Tuesday, August 3, 2010

Chocolate Cream Brulee



I needed a project today, a craft, a goal... it somehow became chocolate creme brulee that satisfied my hankering for that.

It was too simple: with heavy cream and eggs in the fridge, as well as semi sweet chocolate hanging out in the pantry, it was practically made.

I've made normal creme brulee once before, many moons ago, so today was a bit of a trial run, but it turned out much better than my expectations. I thank the oven gods for that.

Again, this is not a recipe to be intimidated by and following the recipe exactly will ensure it's a wonderful turn out.

And darn it, once you have one taste, you're hooked, so for those of you worried about calories, I'd just eschew making this all together. It's dang-dang-dangerous!! My recipe thankfully made 3 servings: one to sample, and then two for hubs and me for dessert later on.


Chocolate Creme Brulee
{adapted from Williams-Sonoma Entertaining}

1 cup heavy cream
1/2 tsp real vanilla extract
2 oz. semi sweet chocolate (I just used semi sweet chocolate chips)- chopped
2 egg yolks
5 Tbsp superfine sugar (if you don't have superfine, you may put regular granulated sugar in a food processor and "grind" it up until it's fine)
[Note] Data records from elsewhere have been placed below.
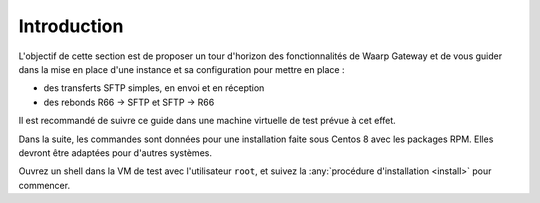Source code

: ############
Introduction
############


L'objectif de cette section est de proposer un tour d'horizon des
fonctionnalités de Waarp Gateway et de vous guider dans la mise en place d'une
instance et sa configuration pour mettre en place :

- des transferts SFTP simples, en envoi et en réception
- des rebonds R66 -> SFTP et SFTP -> R66

Il est recommandé de suivre ce guide dans une machine virtuelle de test prévue à
cet effet.

Dans la suite, les commandes sont données pour une installation faite sous
Centos 8 avec les packages RPM. Elles devront être adaptées pour d'autres
systèmes.

Ouvrez un shell dans la VM de test avec l'utilisateur ``root``, et suivez la
:any:`procédure d'installation <install>` pour commencer.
Have two-three small-sized ramekins out on counter as well as a baking pan (I used a 9x13 aluminum one). Preheat oven to 325.

In a small saucepan over medium heat bring cream and vanilla extract to a simmer. Remove from heat and blend in chocolate, rapidly whisking until melted.

In another bowl, combine egg yolks and 3 Tbsp of the superfine sugar. Cream together until thick and creamy- about two minutes.

Add the egg yolk mixture to the cream mixture gradually and slowly, whisking all the while, until it's all incorporated. Strain this through a fine mesh sieve into a small pitcher.

Pour chocolate mixture into prepared ramekins. Set these in the baking pan. Using boiling water (I used very hot tap water) gently pour into the baking pan (but do not let it splash in the ramekins) until water level is about halfway up ramekins. Cover the entire pan loosely with foil and carefully place in oven. Bake for about 20-25 minutes, until outer edges are baked but the middle still jiggles a bit (I'm up at high altitude and removed mine at exactly the 25 min. mark).

Remove from pan and allow to cool on wire racks for one hour, and then cover with saran wrap and place in fridge and chill for at least 3.

When ready to serve, sprinkle remaining sugar on tops and either kitchen-torch it to create a nice, golden, sugary top OR throw in under the broiler (which I did, which didn't work as well, but still got the job done without burning off any fingers!:)).